Morocco Jails British Pedophile for 20 Years
إقرأ هذا الخبر بالعربيةMorocco Tuesday jailed a British man, previously convicted of child sex offenses, for 20 years for kidnapping and attempting to rape three young girls, a rights activist at the trial said.
Robert Bill, 59, a former teacher from North Wales, was found guilty by the court in Tetouan at a hearing attended by his victims, Mohammed Benaissa, who heads the Northern Observatory for Human Rights, told Agence France Presse.
Bill, who had pleaded his innocence, saying there was no proof of the charges against him, has 10 days to appeal the verdict.
In addition to the 20-year prison sentence, he was fined 100,000 dirhams ($12,420/9,000 euros).
"We welcome this ruling, because it protects the children and it sends a warning to pedophiles," Benaissa said.

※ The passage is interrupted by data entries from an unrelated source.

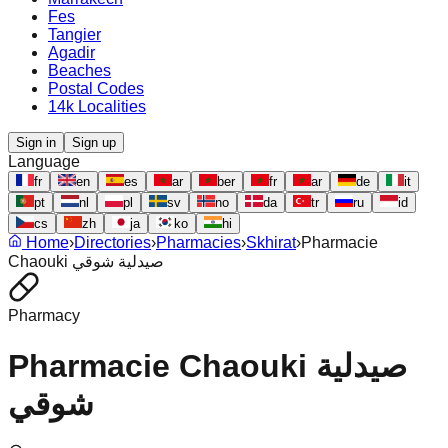
Fes
Tangier
Agadir
Beaches
Postal Codes
14k Localities
Sign in
Sign up
Language
fr
en
es
ar
ber
fr
ar
de
it
pt
nl
pl
sv
no
da
tr
ru
id
cs
zh
ja
ko
hi
Home
›
Directories
›
Pharmacies
›
Skhirat
›
Pharmacie
Chaouki صيدلية شوقي
Pharmacy
Pharmacie Chaouki صيدلية
شوقي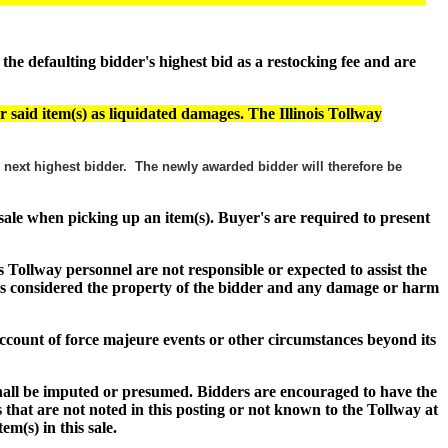
e defaulting bidder's highest bid as a restocking fee and are
r said item(s) as liquidated damages. The Illinois Tollway
he next highest bidder. The newly awarded bidder will therefore be
f sale when picking up an item(s). Buyer's are required to present
s Tollway personnel are not responsible or expected to assist the
s) is considered the property of the bidder and any damage or harm
n account of force majeure events or other circumstances beyond its
shall be imputed or presumed. Bidders are encouraged to have the
 that are not noted in this posting or not known to the Tollway at
item(s) in this sale.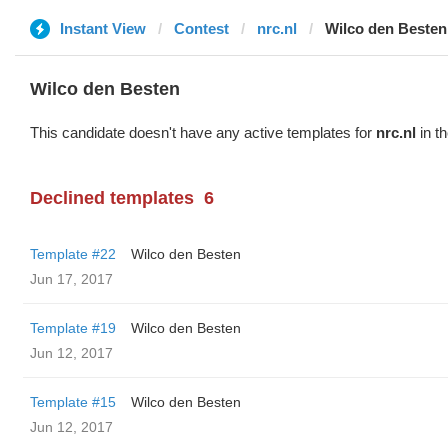
Instant View
Contest
nrc.nl
Wilco den Besten
Wilco den Besten
This candidate doesn't have any active templates for
nrc.nl
in th
Declined templates
6
Template #22
Wilco den Besten
Jun 17, 2017
Template #19
Wilco den Besten
Jun 12, 2017
Template #15
Wilco den Besten
Jun 12, 2017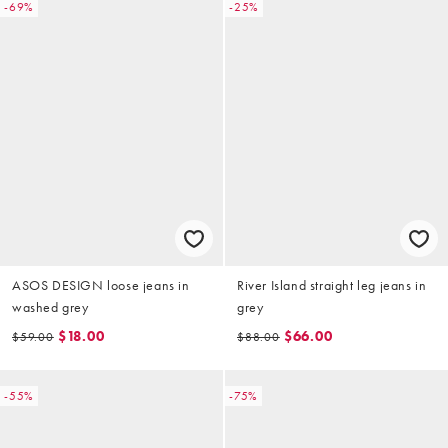
-69%
-25%
ASOS DESIGN loose jeans in
River Island straight leg jeans in
washed grey
grey
$18.00
$66.00
$59.00
$88.00
-55%
-75%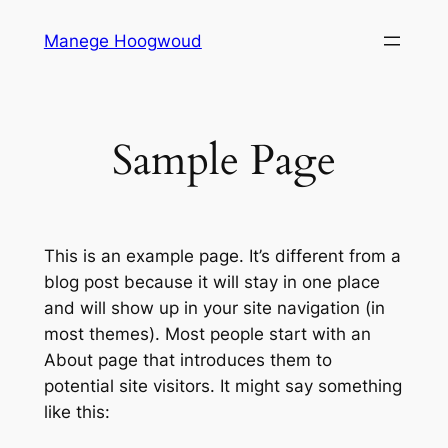
Ga
Manege Hoogwoud
naar
de
inhoud
Sample Page
This is an example page. It’s different from a
blog post because it will stay in one place
and will show up in your site navigation (in
most themes). Most people start with an
About page that introduces them to
potential site visitors. It might say something
like this: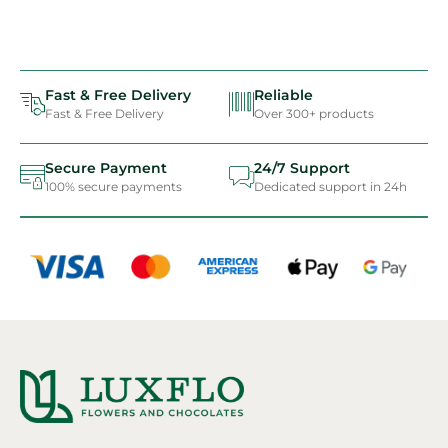
Fast & Free Delivery
Reliable
Fast & Free Delivery
Over 300+ products
Secure Payment
24/7 Support
100% secure payments
Dedicated support in 24h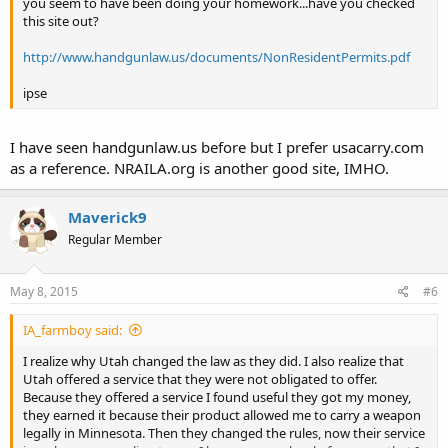
you seem to have been doing your homework...have you checked
this site out?
http://www.handgunlaw.us/documents/NonResidentPermits.pdf
ipse
I have seen handgunlaw.us before but I prefer usacarry.com
as a reference. NRAILA.org is another good site, IMHO.
Maverick9
Regular Member
May 8, 2015
#6
IA_farmboy said:
I realize why Utah changed the law as they did. I also realize that
Utah offered a service that they were not obligated to offer.
Because they offered a service I found useful they got my money,
they earned it because their product allowed me to carry a weapon
legally in Minnesota. Then they changed the rules, now their service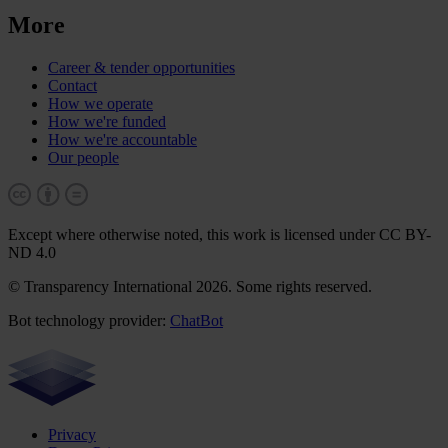
More
Career & tender opportunities
Contact
How we operate
How we're funded
How we're accountable
Our people
Except where otherwise noted, this work is licensed under CC BY-
ND 4.0
© Transparency International 2026. Some rights reserved.
Bot technology provider:
ChatBot
Privacy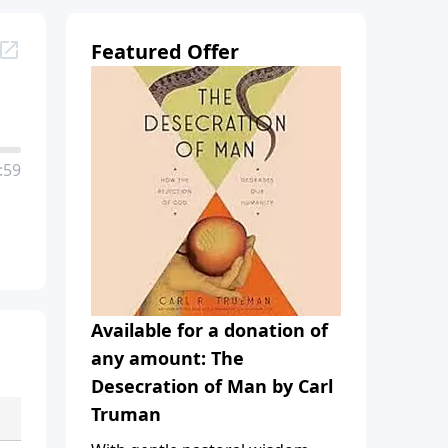
Featured Offer
:59
Available for a donation of
any amount: The
Desecration of Man by Carl
Truman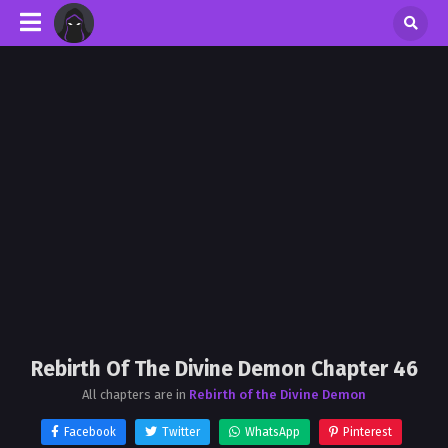
Rebirth Of The Divine Demon Chapter 46
All chapters are in
Rebirth of the Divine Demon
Facebook
Twitter
WhatsApp
Pinterest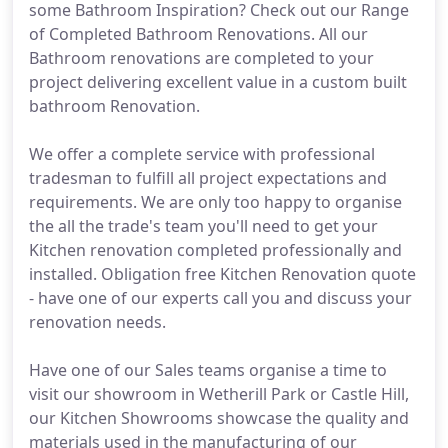
some Bathroom Inspiration? Check out our Range
of Completed Bathroom Renovations. All our
Bathroom renovations are completed to your
project delivering excellent value in a custom built
bathroom Renovation.
We offer a complete service with professional
tradesman to fulfill all project expectations and
requirements. We are only too happy to organise
the all the trade's team you'll need to get your
Kitchen renovation completed professionally and
installed. Obligation free Kitchen Renovation quote
- have one of our experts call you and discuss your
renovation needs.
Have one of our Sales teams organise a time to
visit our showroom in Wetherill Park or Castle Hill,
our Kitchen Showrooms showcase the quality and
materials used in the manufacturing of our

Bill was arrested at a petrol station in Tetouan, in northern Morocco, last June when locals overheard the screams of the six-year-old girl he allegedly abducted, surrounded his Spanish-registered car and alerted the police.
He was also accused of kidnapping and attempting to rape another two Moroccan girls prior to his arrest, one in Tetouan and one in the nearby town of Chefchaouen.
Bill's trial had previously been postponed when the defendant's Moroccan lawyers withdrew from the case and, at the previous hearing in March, one of the victims passed out in court, Benaissa said.
The former teacher has already served jail time in Britain following his conviction by a Welsh court in 2009 of attempting to abduct a five-year-old girl.
After leaving prison he traveled to southern Spain, arriving in Morocco in November 2012 from the town of Ceuta, a Spanish enclave perched on the North African coast.
Spanish police had issued a warrant for his arrest on separate pedophilia and kidnapping charges.
Last July, a Spanish pedophile convicted of raping 11 children and serving a 30 year sentence was mistakenly freed under a royal pardon along with dozens of other Spaniards held in Moroccan jails, sparking outrage across the kingdom.
The pardon was blamed on a clerical error by the prisons department and hastily revoked.
Daniel Galvan, 63, had already traveled to Spain, where he was re-arrested. In November, a Madrid court ruled that he should serve the rest of his sentence in Spain, refusing to extradite him to Morocco.